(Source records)
*-*-*

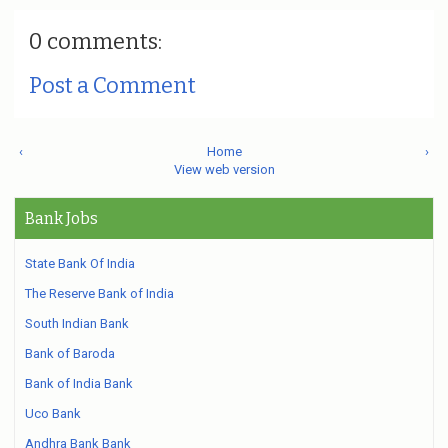
0 comments:
Post a Comment
‹
Home
›
View web version
Bank Jobs
State Bank Of India
The Reserve Bank of India
South Indian Bank
Bank of Baroda
Bank of India Bank
Uco Bank
Andhra Bank Bank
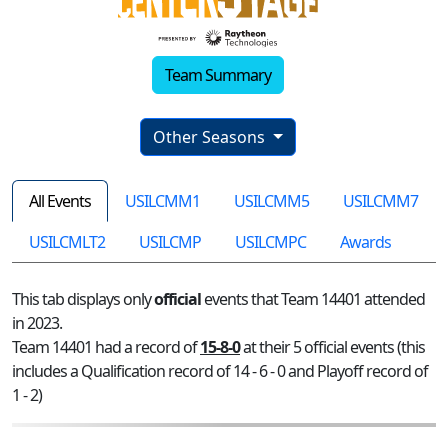
Team Summary
Other Seasons
All Events
USILCMM1
USILCMM5
USILCMM7
USILCMLT2
USILCMP
USILCMPC
Awards
This tab displays only
official
events that Team 14401 attended
in 2023.
Team 14401 had a record of
15-8-0
at their 5 official events (this
includes a Qualification record of 14 - 6 - 0 and Playoff record of
1 - 2)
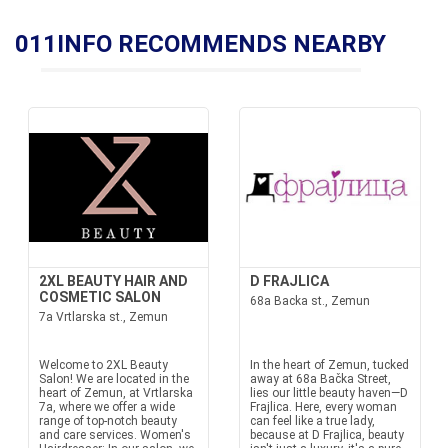
011INFO RECOMMENDS NEARBY
2XL BEAUTY HAIR AND
D FRAJLICA
COSMETIC SALON
68a Backa st., Zemun
7a Vrtlarska st., Zemun
Welcome to 2XL Beauty
In the heart of Zemun, tucked
Salon! We are located in the
away at 68a Bačka Street,
heart of Zemun, at Vrtlarska
lies our little beauty haven—D
7a, where we offer a wide
Frajlica. Here, every woman
range of top-notch beauty
can feel like a true lady,
and care services. Women's
because at D Frajlica, beauty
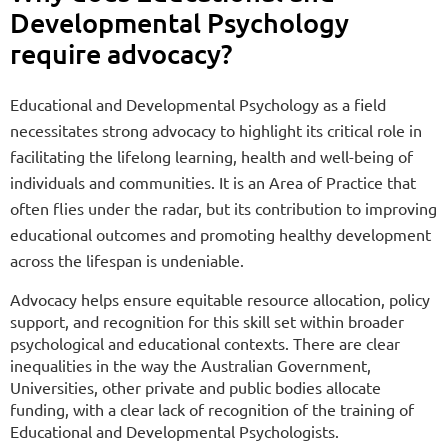
Developmental Psychology
require advocacy?
Educational and Developmental Psychology as a field
necessitates strong advocacy to highlight its critical role in
facilitating the lifelong learning, health and well-being of
individuals and communities. It is an Area of Practice that
often flies under the radar, but its contribution to improving
educational outcomes and promoting healthy development
across the lifespan is undeniable.
Advocacy helps ensure equitable resource allocation, policy
support, and recognition for this skill set within broader
psychological and educational contexts. There are clear
inequalities in the way the Australian Government,
Universities, other private and public bodies allocate
funding, with a clear lack of recognition of the training of
Educational and Developmental Psychologists.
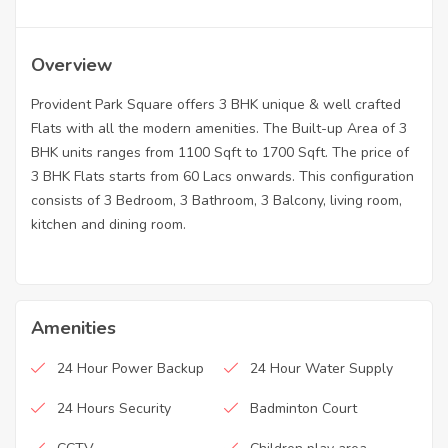
Overview
Provident Park Square offers 3 BHK unique & well crafted
Flats with all the modern amenities. The Built-up Area of 3
BHK units ranges from 1100 Sqft to 1700 Sqft. The price of
3 BHK Flats starts from 60 Lacs onwards. This configuration
consists of 3 Bedroom, 3 Bathroom, 3 Balcony, living room,
kitchen and dining room.
Amenities
24 Hour Power Backup
24 Hour Water Supply
24 Hours Security
Badminton Court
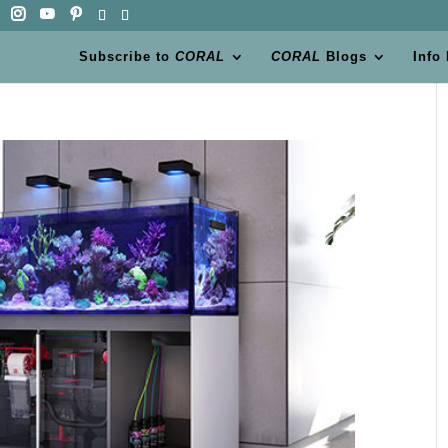
Subscribe to
CORAL
CORAL
Blogs
Info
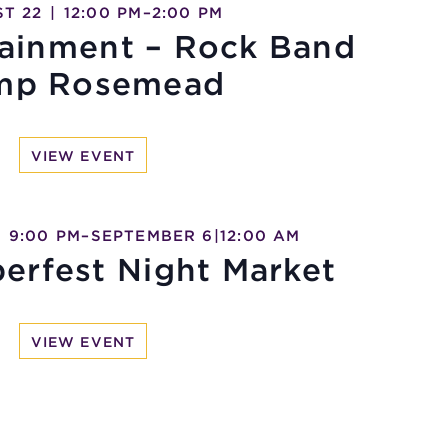
T 22
|
12:00 PM
–
2:00 PM
tainment – Rock Band
mp Rosemead
VIEW EVENT
|
9:00 PM
–
SEPTEMBER 6
|
12:00 AM
erfest Night Market
VIEW EVENT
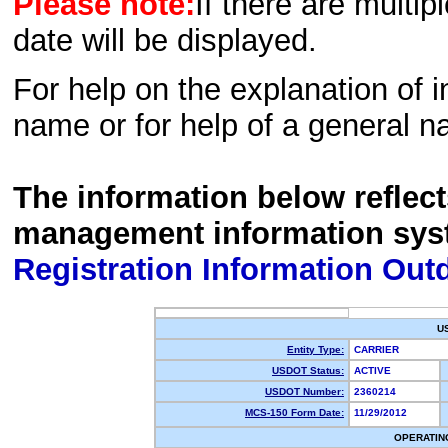
Please note:
If there are multip
date will be displayed.
For help on the explanation of in
name or for help of a general n
The information below reflec
management information sys
Registration Information Out
U
Entity Type:
CARRIER
USDOT Status:
ACTIVE
USDOT Number:
2360214
MCS-150 Form Date:
11/29/2012
OPERATIN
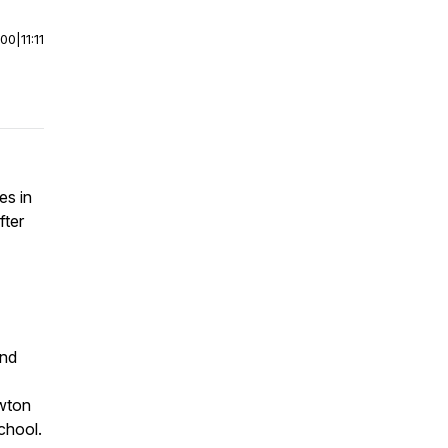
:00
|
11:11
es in
fter
and
wton
chool.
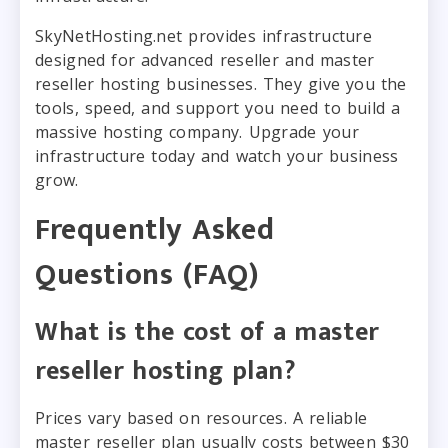
SkyNetHosting.net provides infrastructure
designed for advanced reseller and master
reseller hosting businesses. They give you the
tools, speed, and support you need to build a
massive hosting company. Upgrade your
infrastructure today and watch your business
grow.
Frequently Asked
Questions (FAQ)
What is the cost of a master
reseller hosting plan?
Prices vary based on resources. A reliable
master reseller plan usually costs between $30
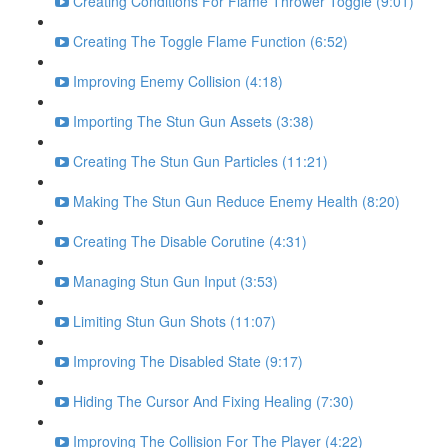
Creating Conditions For Flame Thrower Toggle (9:01)
Creating The Toggle Flame Function (6:52)
Improving Enemy Collision (4:18)
Importing The Stun Gun Assets (3:38)
Creating The Stun Gun Particles (11:21)
Making The Stun Gun Reduce Enemy Health (8:20)
Creating The Disable Corutine (4:31)
Managing Stun Gun Input (3:53)
Limiting Stun Gun Shots (11:07)
Improving The Disabled State (9:17)
Hiding The Cursor And Fixing Healing (7:30)
Improving The Collision For The Player (4:22)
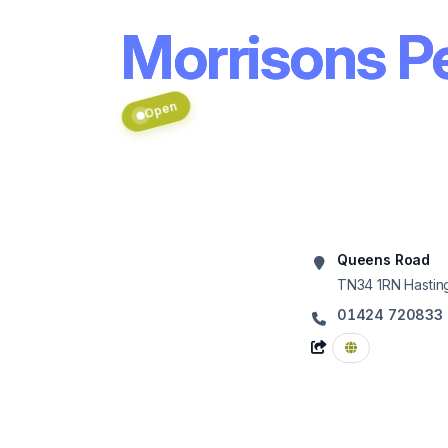
Morrisons Pe
Open
Queens Road
TN34 1RN
Hastin
01424 720833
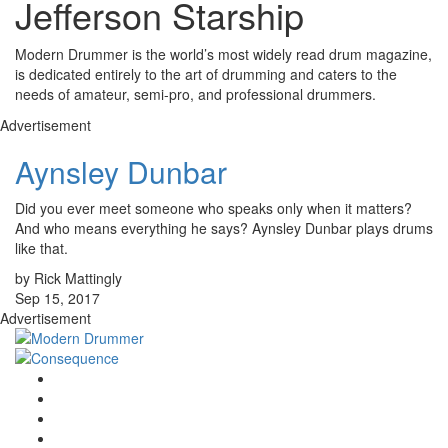
Jefferson Starship
Modern Drummer is the world’s most widely read drum magazine,
is dedicated entirely to the art of drumming and caters to the
needs of amateur, semi-pro, and professional drummers.
Advertisement
Aynsley Dunbar
Did you ever meet someone who speaks only when it matters?
And who means everything he says? Aynsley Dunbar plays drums
like that.
by Rick Mattingly
Sep 15, 2017
Advertisement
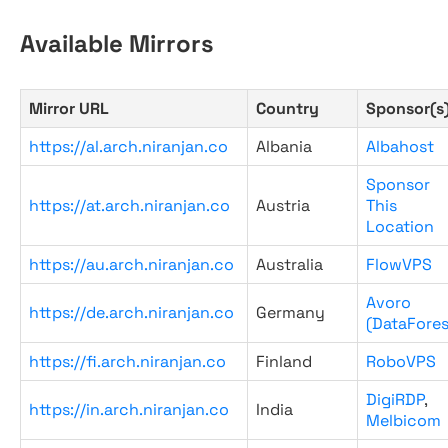
Available Mirrors
Mirror URL
Country
Sponsor(s
https://al.arch.niranjan.co
Albania
Albahost
Sponsor
https://at.arch.niranjan.co
Austria
This
Location
https://au.arch.niranjan.co
Australia
FlowVPS
Avoro
https://de.arch.niranjan.co
Germany
(DataFores
https://fi.arch.niranjan.co
Finland
RoboVPS
DigiRDP
,
https://in.arch.niranjan.co
India
Melbicom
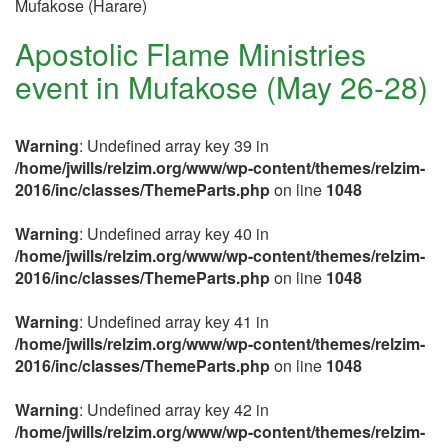
Mufakose (Harare)
Apostolic Flame Ministries
event in Mufakose (May 26-28)
Warning
: Undefined array key 39 in
/home/jwills/relzim.org/www/wp-content/themes/relzim-
2016/inc/classes/ThemeParts.php
on line
1048
Warning
: Undefined array key 40 in
/home/jwills/relzim.org/www/wp-content/themes/relzim-
2016/inc/classes/ThemeParts.php
on line
1048
Warning
: Undefined array key 41 in
/home/jwills/relzim.org/www/wp-content/themes/relzim-
2016/inc/classes/ThemeParts.php
on line
1048
Warning
: Undefined array key 42 in
/home/jwills/relzim.org/www/wp-content/themes/relzim-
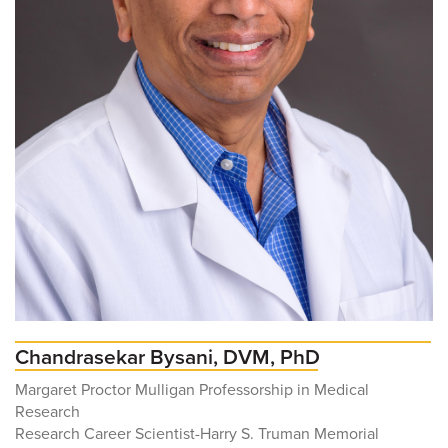
Chandrasekar Bysani, DVM, PhD
Margaret Proctor Mulligan Professorship in Medical
Research
Research Career Scientist-Harry S. Truman Memorial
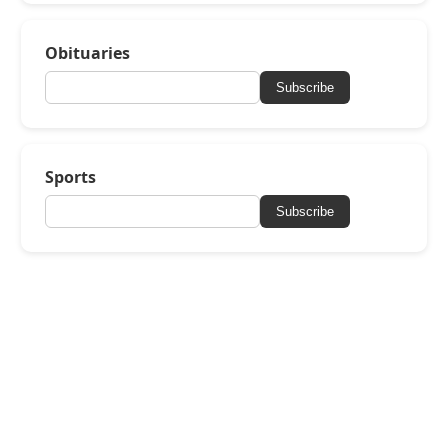
Obituaries
Subscribe
Sports
Subscribe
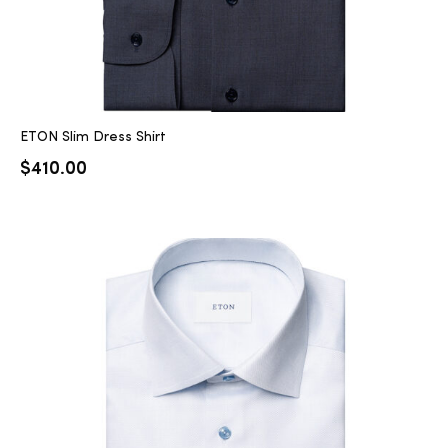
ETON Slim Dress Shirt
$
410.00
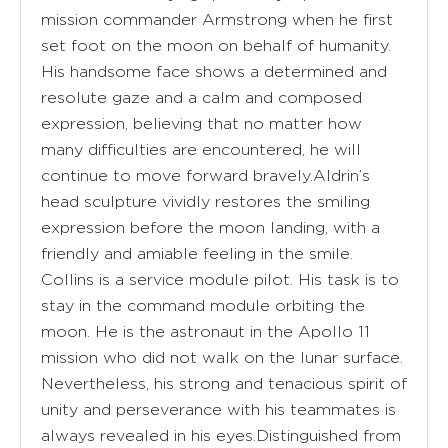
mission commander Armstrong when he first
set foot on the moon on behalf of humanity.
His handsome face shows a determined and
resolute gaze and a calm and composed
expression, believing that no matter how
many difficulties are encountered, he will
continue to move forward bravely.Aldrin’s
head sculpture vividly restores the smiling
expression before the moon landing, with a
friendly and amiable feeling in the smile.
Collins is a service module pilot. His task is to
stay in the command module orbiting the
moon. He is the astronaut in the Apollo 11
mission who did not walk on the lunar surface.
Nevertheless, his strong and tenacious spirit of
unity and perseverance with his teammates is
always revealed in his eyes.Distinguished from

*-*-*

* **Directions for this task**: For this exercise, transcribe exactly the part of the records above that opens with the line containing "Bank of Baroda" and closes with the one containing "For help on the explanation of in". Pictures are not part of the copy.

* **Solved problem**:
Bank of Baroda
Bank of India Bank
Uco Bank
Andhra Bank Bank
Team Summary
Other Seasons
All Events
USILCMM1
USILCMM5
USILCMM7
USILCMLT2
USILCMP
USILCMPC
Awards
This tab displays only
official
events that Team 14401 attended
in 2023.
Team 14401 had a record of
15-8-0
at their 5 official events (this
includes a Qualification record of 14 - 6 - 0 and Playoff record of
1 - 2)
011INFO RECOMMENDS NEARBY
2XL BEAUTY HAIR AND
D FRAJLICA
COSMETIC SALON
68a Backa st., Zemun
7a Vrtlarska st., Zemun
Welcome to 2XL Beauty
In the heart of Zemun, tucked
Salon! We are located in the
away at 68a Bačka Street,
heart of Zemun, at Vrtlarska
lies our little beauty haven—D
7a, where we offer a wide
Frajlica. Here, every woman
range of top-notch beauty
can feel like a true lady,
and care services. Women's
because at D Frajlica, beauty
Developmental Psychology
require advocacy?
Educational and Developmental Psychology as a field
necessitates strong advocacy to highlight its critical role in
facilitating the lifelong learning, health and well-being of
individuals and communities. It is an Area of Practice that
often flies under the radar, but its contribution to improving
educational outcomes and promoting healthy development
across the lifespan is undeniable.
Advocacy helps ensure equitable resource allocation, policy
support, and recognition for this skill set within broader
psychological and educational contexts. There are clear
inequalities in the way the Australian Government,
Universities, other private and public bodies allocate
funding, with a clear lack of recognition of the training of
Educational and Developmental Psychologists.
Overview
Provident Park Square offers 3 BHK unique & well crafted
Flats with all the modern amenities. The Built-up Area of 3
BHK units ranges from 1100 Sqft to 1700 Sqft. The price of
3 BHK Flats starts from 60 Lacs onwards. This configuration
consists of 3 Bedroom, 3 Bathroom, 3 Balcony, living room,
kitchen and dining room.
Amenities
24 Hour Power Backup
24 Hour Water Supply
24 Hours Security
Badminton Court
Subscribe to
CORAL
CORAL
Blogs
Info
T 22
|
12:00 PM
–
2:00 PM
tainment – Rock Band
mp Rosemead
VIEW EVENT
|
9:00 PM
–
SEPTEMBER 6
|
12:00 AM
erfest Night Market
VIEW EVENT
Please note:
If there are multip
date will be displayed.
For help on the explanation of in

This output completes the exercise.